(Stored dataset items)
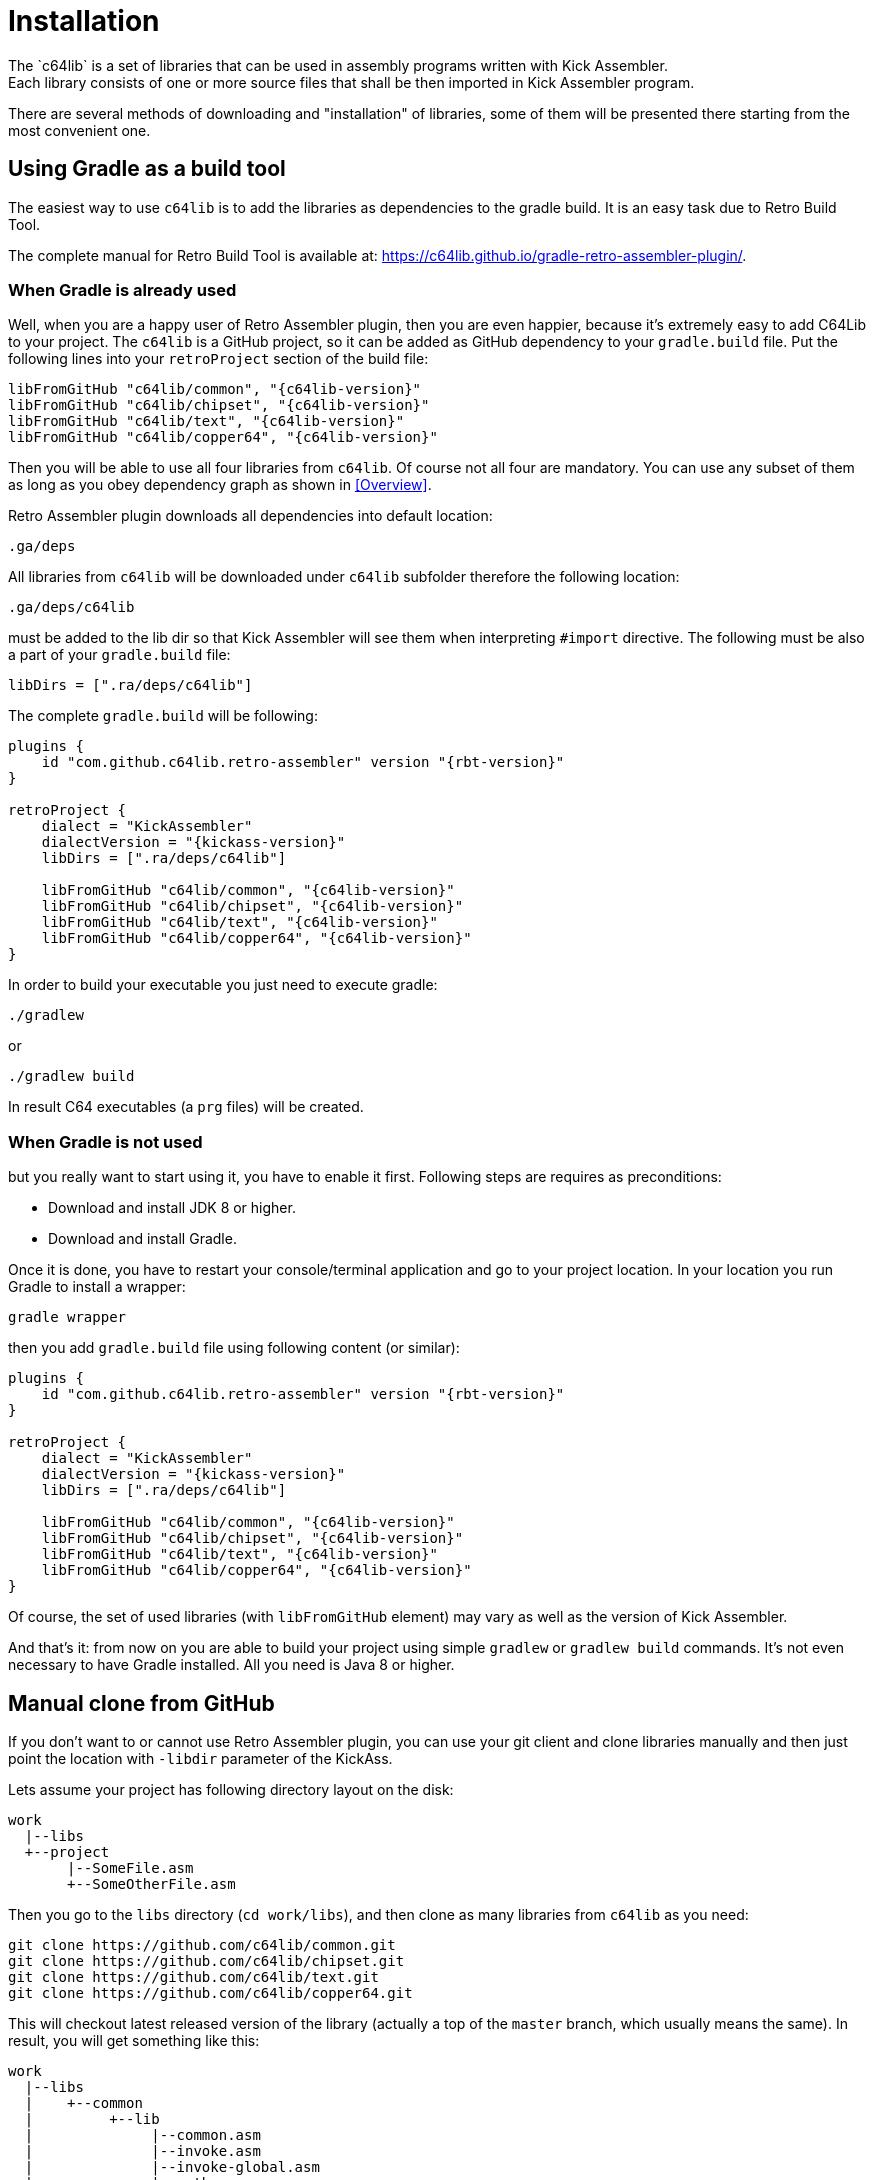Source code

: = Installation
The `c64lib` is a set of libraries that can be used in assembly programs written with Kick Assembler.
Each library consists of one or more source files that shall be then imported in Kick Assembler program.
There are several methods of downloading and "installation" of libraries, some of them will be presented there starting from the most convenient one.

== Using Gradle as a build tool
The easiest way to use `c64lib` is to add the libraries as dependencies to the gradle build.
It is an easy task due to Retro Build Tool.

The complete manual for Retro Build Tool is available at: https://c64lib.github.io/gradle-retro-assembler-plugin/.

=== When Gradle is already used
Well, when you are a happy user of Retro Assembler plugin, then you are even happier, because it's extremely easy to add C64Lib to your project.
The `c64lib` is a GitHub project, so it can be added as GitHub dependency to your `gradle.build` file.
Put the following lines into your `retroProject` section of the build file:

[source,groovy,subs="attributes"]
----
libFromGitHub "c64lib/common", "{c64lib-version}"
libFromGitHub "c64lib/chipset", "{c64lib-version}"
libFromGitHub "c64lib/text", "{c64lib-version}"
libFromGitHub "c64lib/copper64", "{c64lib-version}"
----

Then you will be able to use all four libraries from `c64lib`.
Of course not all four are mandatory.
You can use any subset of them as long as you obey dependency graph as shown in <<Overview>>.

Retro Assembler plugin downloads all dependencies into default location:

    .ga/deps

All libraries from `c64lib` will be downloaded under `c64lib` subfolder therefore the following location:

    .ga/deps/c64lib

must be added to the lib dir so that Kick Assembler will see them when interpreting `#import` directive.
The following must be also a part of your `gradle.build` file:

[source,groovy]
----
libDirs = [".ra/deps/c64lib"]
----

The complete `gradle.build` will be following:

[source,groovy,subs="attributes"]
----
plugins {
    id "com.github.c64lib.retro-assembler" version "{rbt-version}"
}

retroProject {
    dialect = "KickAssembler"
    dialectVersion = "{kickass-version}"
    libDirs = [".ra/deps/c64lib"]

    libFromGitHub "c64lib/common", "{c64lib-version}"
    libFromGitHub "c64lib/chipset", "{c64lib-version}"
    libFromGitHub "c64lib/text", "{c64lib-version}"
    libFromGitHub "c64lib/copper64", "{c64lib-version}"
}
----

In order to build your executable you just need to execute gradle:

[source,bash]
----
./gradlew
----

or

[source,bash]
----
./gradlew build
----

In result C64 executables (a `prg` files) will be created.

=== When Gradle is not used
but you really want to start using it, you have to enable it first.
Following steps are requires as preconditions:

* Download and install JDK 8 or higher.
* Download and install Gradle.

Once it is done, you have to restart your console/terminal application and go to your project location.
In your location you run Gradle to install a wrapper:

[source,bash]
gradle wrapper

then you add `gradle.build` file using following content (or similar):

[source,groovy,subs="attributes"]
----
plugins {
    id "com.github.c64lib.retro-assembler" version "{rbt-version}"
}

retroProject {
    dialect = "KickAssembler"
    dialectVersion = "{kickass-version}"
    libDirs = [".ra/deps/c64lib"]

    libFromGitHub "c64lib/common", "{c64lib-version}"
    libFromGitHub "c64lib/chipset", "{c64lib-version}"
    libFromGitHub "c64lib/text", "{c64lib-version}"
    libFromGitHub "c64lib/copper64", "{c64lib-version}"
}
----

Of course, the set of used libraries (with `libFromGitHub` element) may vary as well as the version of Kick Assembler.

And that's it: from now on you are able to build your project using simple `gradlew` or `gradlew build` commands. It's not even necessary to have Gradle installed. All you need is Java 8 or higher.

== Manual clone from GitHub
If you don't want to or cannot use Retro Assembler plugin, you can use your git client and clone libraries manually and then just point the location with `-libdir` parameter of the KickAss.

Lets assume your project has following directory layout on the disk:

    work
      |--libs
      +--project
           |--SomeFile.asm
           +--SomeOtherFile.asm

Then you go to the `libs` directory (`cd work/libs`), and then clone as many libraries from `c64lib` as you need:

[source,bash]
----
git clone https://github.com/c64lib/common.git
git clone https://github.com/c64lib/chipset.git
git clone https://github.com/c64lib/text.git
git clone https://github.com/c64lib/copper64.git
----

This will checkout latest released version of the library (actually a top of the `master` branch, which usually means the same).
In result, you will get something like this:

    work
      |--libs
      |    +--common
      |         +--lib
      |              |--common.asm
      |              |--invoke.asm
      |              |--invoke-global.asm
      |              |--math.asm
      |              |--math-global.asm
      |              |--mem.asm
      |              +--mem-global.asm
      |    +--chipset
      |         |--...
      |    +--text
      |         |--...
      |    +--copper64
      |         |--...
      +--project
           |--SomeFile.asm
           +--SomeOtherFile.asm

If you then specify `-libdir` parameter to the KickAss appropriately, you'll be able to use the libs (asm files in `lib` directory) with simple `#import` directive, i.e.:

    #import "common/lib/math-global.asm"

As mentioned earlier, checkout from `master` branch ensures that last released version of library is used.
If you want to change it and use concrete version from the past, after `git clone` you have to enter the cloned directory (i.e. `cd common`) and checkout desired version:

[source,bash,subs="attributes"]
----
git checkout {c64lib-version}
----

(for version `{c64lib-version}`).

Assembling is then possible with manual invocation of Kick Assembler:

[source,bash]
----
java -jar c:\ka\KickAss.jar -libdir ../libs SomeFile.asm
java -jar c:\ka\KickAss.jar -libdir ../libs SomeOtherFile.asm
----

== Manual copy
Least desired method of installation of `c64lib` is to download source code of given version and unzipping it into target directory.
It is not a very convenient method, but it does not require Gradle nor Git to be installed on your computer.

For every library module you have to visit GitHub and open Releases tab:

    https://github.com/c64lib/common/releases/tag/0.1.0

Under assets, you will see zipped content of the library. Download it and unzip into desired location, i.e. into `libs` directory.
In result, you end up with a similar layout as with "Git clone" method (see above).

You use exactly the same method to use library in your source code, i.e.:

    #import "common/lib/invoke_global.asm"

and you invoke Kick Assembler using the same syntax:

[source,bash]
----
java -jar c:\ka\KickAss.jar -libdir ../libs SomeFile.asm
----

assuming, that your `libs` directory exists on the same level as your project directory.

Task brief
The expected response is every entry above, repeated exactly, pictures removed.

Solution
Source code

: = Installation
The `c64lib` is a set of libraries that can be used in assembly programs written with Kick Assembler.
Each library consists of one or more source files that shall be then imported in Kick Assembler program.
There are several methods of downloading and "installation" of libraries, some of them will be presented there starting from the most convenient one.

== Using Gradle as a build tool
The easiest way to use `c64lib` is to add the libraries as dependencies to the gradle build.
It is an easy task due to Retro Build Tool.

The complete manual for Retro Build Tool is available at: https://c64lib.github.io/gradle-retro-assembler-plugin/.

=== When Gradle is already used
Well, when you are a happy user of Retro Assembler plugin, then you are even happier, because it's extremely easy to add C64Lib to your project.
The `c64lib` is a GitHub project, so it can be added as GitHub dependency to your `gradle.build` file.
Put the following lines into your `retroProject` section of the build file:

[source,groovy,subs="attributes"]
----
libFromGitHub "c64lib/common", "{c64lib-version}"
libFromGitHub "c64lib/chipset", "{c64lib-version}"
libFromGitHub "c64lib/text", "{c64lib-version}"
libFromGitHub "c64lib/copper64", "{c64lib-version}"
----

Then you will be able to use all four libraries from `c64lib`.
Of course not all four are mandatory.
You can use any subset of them as long as you obey dependency graph as shown in <<Overview>>.

Retro Assembler plugin downloads all dependencies into default location:

    .ga/deps

All libraries from `c64lib` will be downloaded under `c64lib` subfolder therefore the following location:

    .ga/deps/c64lib

must be added to the lib dir so that Kick Assembler will see them when interpreting `#import` directive.
The following must be also a part of your `gradle.build` file:

[source,groovy]
----
libDirs = [".ra/deps/c64lib"]
----

The complete `gradle.build` will be following:

[source,groovy,subs="attributes"]
----
plugins {
    id "com.github.c64lib.retro-assembler" version "{rbt-version}"
}

retroProject {
    dialect = "KickAssembler"
    dialectVersion = "{kickass-version}"
    libDirs = [".ra/deps/c64lib"]

    libFromGitHub "c64lib/common", "{c64lib-version}"
    libFromGitHub "c64lib/chipset", "{c64lib-version}"
    libFromGitHub "c64lib/text", "{c64lib-version}"
    libFromGitHub "c64lib/copper64", "{c64lib-version}"
}
----

In order to build your executable you just need to execute gradle:

[source,bash]
----
./gradlew
----

or

[source,bash]
----
./gradlew build
----

In result C64 executables (a `prg` files) will be created.

=== When Gradle is not used
but you really want to start using it, you have to enable it first.
Following steps are requires as preconditions:

* Download and install JDK 8 or higher.
* Download and install Gradle.

Once it is done, you have to restart your console/terminal application and go to your project location.
In your location you run Gradle to install a wrapper:

[source,bash]
gradle wrapper

then you add `gradle.build` file using following content (or similar):

[source,groovy,subs="attributes"]
----
plugins {
    id "com.github.c64lib.retro-assembler" version "{rbt-version}"
}

retroProject {
    dialect = "KickAssembler"
    dialectVersion = "{kickass-version}"
    libDirs = [".ra/deps/c64lib"]

    libFromGitHub "c64lib/common", "{c64lib-version}"
    libFromGitHub "c64lib/chipset", "{c64lib-version}"
    libFromGitHub "c64lib/text", "{c64lib-version}"
    libFromGitHub "c64lib/copper64", "{c64lib-version}"
}
----

Of course, the set of used libraries (with `libFromGitHub` element) may vary as well as the version of Kick Assembler.

And that's it: from now on you are able to build your project using simple `gradlew` or `gradlew build` commands. It's not even necessary to have Gradle installed. All you need is Java 8 or higher.

== Manual clone from GitHub
If you don't want to or cannot use Retro Assembler plugin, you can use your git client and clone libraries manually and then just point the location with `-libdir` parameter of the KickAss.

Lets assume your project has following directory layout on the disk:

    work
      |--libs
      +--project
           |--SomeFile.asm
           +--SomeOtherFile.asm

Then you go to the `libs` directory (`cd work/libs`), and then clone as many libraries from `c64lib` as you need:

[source,bash]
----
git clone https://github.com/c64lib/common.git
git clone https://github.com/c64lib/chipset.git
git clone https://github.com/c64lib/text.git
git clone https://github.com/c64lib/copper64.git
----

This will checkout latest released version of the library (actually a top of the `master` branch, which usually means the same).
In result, you will get something like this:

    work
      |--libs
      |    +--common
      |         +--lib
      |              |--common.asm
      |              |--invoke.asm
      |              |--invoke-global.asm
      |              |--math.asm
      |              |--math-global.asm
      |              |--mem.asm
      |              +--mem-global.asm
      |    +--chipset
      |         |--...
      |    +--text
      |         |--...
      |    +--copper64
      |         |--...
      +--project
           |--SomeFile.asm
           +--SomeOtherFile.asm

If you then specify `-libdir` parameter to the KickAss appropriately, you'll be able to use the libs (asm files in `lib` directory) with simple `#import` directive, i.e.:

    #import "common/lib/math-global.asm"

As mentioned earlier, checkout from `master` branch ensures that last released version of library is used.
If you want to change it and use concrete version from the past, after `git clone` you have to enter the cloned directory (i.e. `cd common`) and checkout desired version:

[source,bash,subs="attributes"]
----
git checkout {c64lib-version}
----

(for version `{c64lib-version}`).

Assembling is then possible with manual invocation of Kick Assembler:

[source,bash]
----
java -jar c:\ka\KickAss.jar -libdir ../libs SomeFile.asm
java -jar c:\ka\KickAss.jar -libdir ../libs SomeOtherFile.asm
----

== Manual copy
Least desired method of installation of `c64lib` is to download source code of given version and unzipping it into target directory.
It is not a very convenient method, but it does not require Gradle nor Git to be installed on your computer.

For every library module you have to visit GitHub and open Releases tab:

    https://github.com/c64lib/common/releases/tag/0.1.0

Under assets, you will see zipped content of the library. Download it and unzip into desired location, i.e. into `libs` directory.
In result, you end up with a similar layout as with "Git clone" method (see above).

You use exactly the same method to use library in your source code, i.e.:

    #import "common/lib/invoke_global.asm"

and you invoke Kick Assembler using the same syntax:

[source,bash]
----
java -jar c:\ka\KickAss.jar -libdir ../libs SomeFile.asm
----

assuming, that your `libs` directory exists on the same level as your project directory.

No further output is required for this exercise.